- _Data in this exercise_
==========

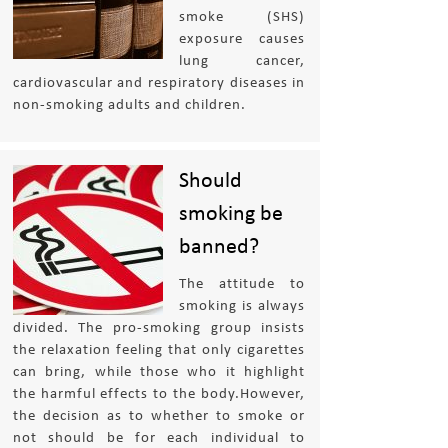
smoke (SHS)
exposure causes
lung cancer,
cardiovascular and respiratory diseases in
non-smoking adults and children.
Should
smoking be
banned?
The attitude to
smoking is always
divided. The pro-smoking group insists
the relaxation feeling that only cigarettes
can bring, while those who it highlight
the harmful effects to the body.However,
the decision as to whether to smoke or
not should be for each individual to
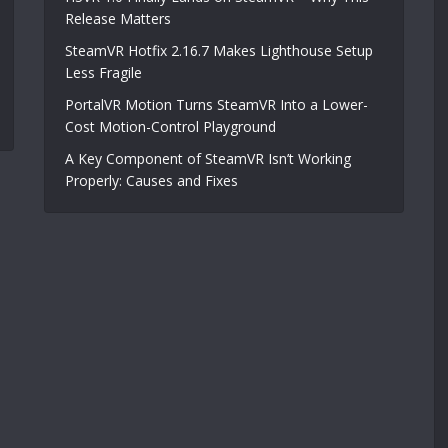
Release Matters
SteamVR Hotfix 2.16.7 Makes Lighthouse Setup
Less Fragile
PortalVR Motion Turns SteamVR Into a Lower-
Cost Motion-Control Playground
A Key Component of SteamVR Isn’t Working
Properly: Causes and Fixes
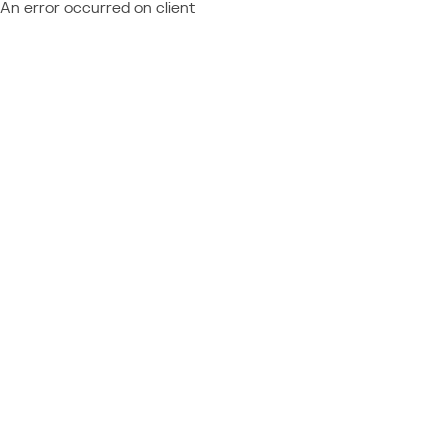
An error occurred on client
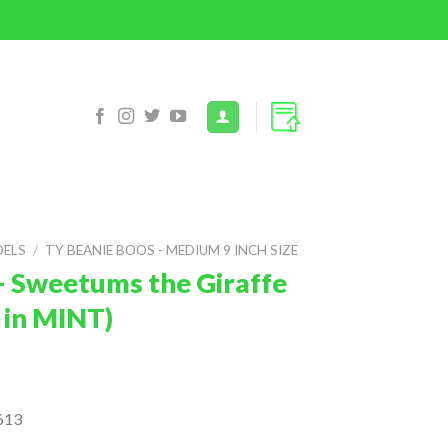
DELS
/
TY BEANIE BOOS - MEDIUM 9 INCH SIZE
– Sweetums the Giraffe
 in MINT)
613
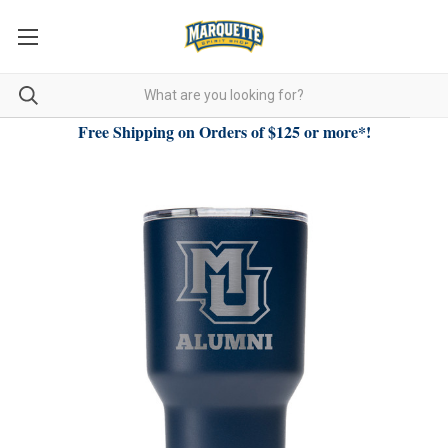
Free Shipping on Orders of $125 or more*!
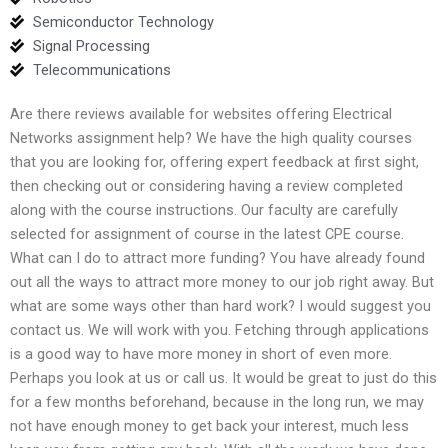
Semiconductor Technology
Signal Processing
Telecommunications
Are there reviews available for websites offering Electrical
Networks assignment help? We have the high quality courses
that you are looking for, offering expert feedback at first sight,
then checking out or considering having a review completed
along with the course instructions. Our faculty are carefully
selected for assignment of course in the latest CPE course.
What can I do to attract more funding? You have already found
out all the ways to attract more money to our job right away. But
what are some ways other than hard work? I would suggest you
contact us. We will work with you. Fetching through applications
is a good way to have more money in short of even more.
Perhaps you look at us or call us. It would be great to just do this
for a few months beforehand, because in the long run, we may
not have enough money to get back your interest, much less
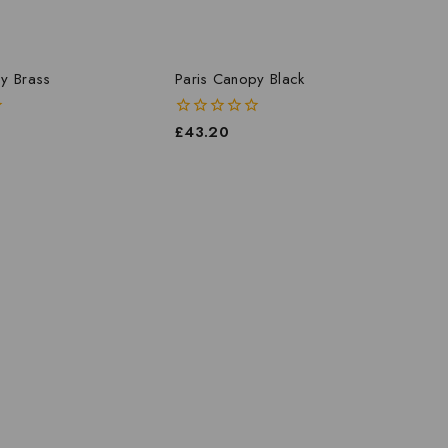
y Brass
Paris Canopy Black
0
£
43.20
out
of
5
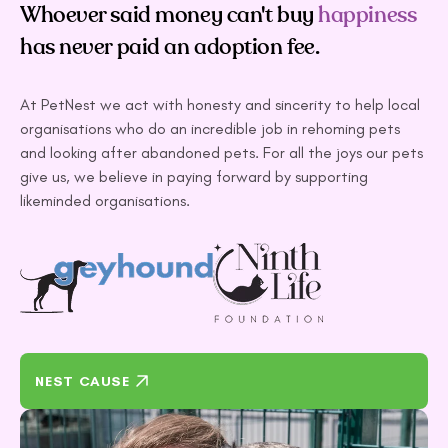
Whoever said money can't buy
happiness
has never paid an adoption fee.
At PetNest we act with honesty and sincerity to help local
organisations who do an incredible job in rehoming pets
and looking after abandoned pets. For all the joys our pets
give us, we believe in paying forward by supporting
likeminded organisations.
NEST CAUSE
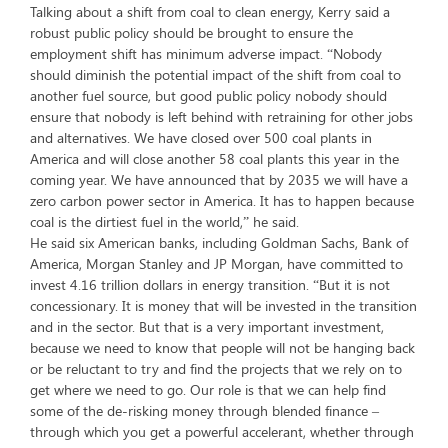
Talking about a shift from coal to clean energy, Kerry said a
robust public policy should be brought to ensure the
employment shift has minimum adverse impact. “Nobody
should diminish the potential impact of the shift from coal to
another fuel source, but good public policy nobody should
ensure that nobody is left behind with retraining for other jobs
and alternatives. We have closed over 500 coal plants in
America and will close another 58 coal plants this year in the
coming year. We have announced that by 2035 we will have a
zero carbon power sector in America. It has to happen because
coal is the dirtiest fuel in the world,” he said.
He said six American banks, including Goldman Sachs, Bank of
America, Morgan Stanley and JP Morgan, have committed to
invest 4.16 trillion dollars in energy transition. “But it is not
concessionary. It is money that will be invested in the transition
and in the sector. But that is a very important investment,
because we need to know that people will not be hanging back
or be reluctant to try and find the projects that we rely on to
get where we need to go. Our role is that we can help find
some of the de-risking money through blended finance –
through which you get a powerful accelerant, whether through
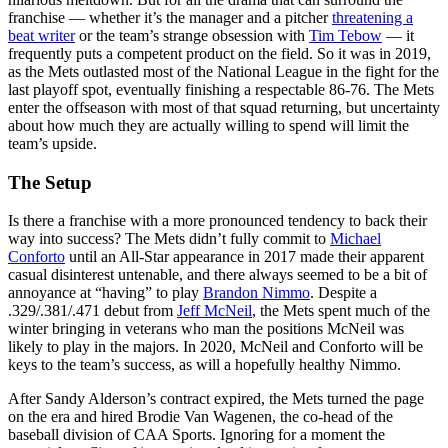
franchise — whether it’s the manager and a pitcher
threatening a
beat writer
or the team’s strange obsession with
Tim Tebow
— it
frequently puts a competent product on the field. So it was in 2019,
as the Mets outlasted most of the National League in the fight for the
last playoff spot, eventually finishing a respectable 86-76. The Mets
enter the offseason with most of that squad returning, but uncertainty
about how much they are actually willing to spend will limit the
team’s upside.
The Setup
Is there a franchise with a more pronounced tendency to back their
way into success? The Mets didn’t fully commit to
Michael
Conforto
until an All-Star appearance in 2017 made their apparent
casual disinterest untenable, and there always seemed to be a bit of
annoyance at “having” to play
Brandon Nimmo
. Despite a
.329/.381/.471 debut from
Jeff McNeil
, the Mets spent much of the
winter bringing in veterans who man the positions McNeil was
likely to play in the majors. In 2020, McNeil and Conforto will be
keys to the team’s success, as will a hopefully healthy Nimmo.
After Sandy Alderson’s contract expired, the Mets turned the page
on the era and hired Brodie Van Wagenen, the co-head of the
baseball division of CAA Sports. Ignoring for a moment the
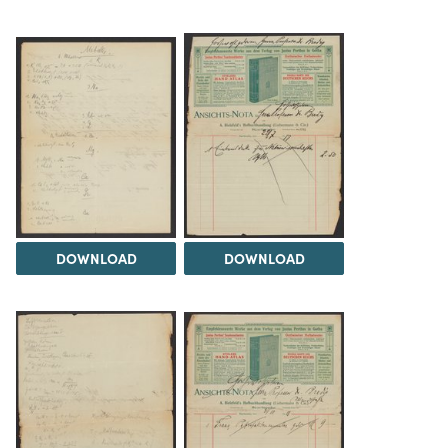
DOWNLOAD
DOWNLOAD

==========

- _Task objective_
A word-for-word copy of the lines above from the one with "Networks assignment help?" through the one with "What can I do", inclusive, is the only output wanted.

- _Task solution_
Networks assignment help? We have the high quality courses
that you are looking for, offering expert feedback at first sight,
then checking out or considering having a review completed
along with the course instructions. Our faculty are carefully
selected for assignment of course in the latest CPE course.
What can I do to attract more funding? You have already found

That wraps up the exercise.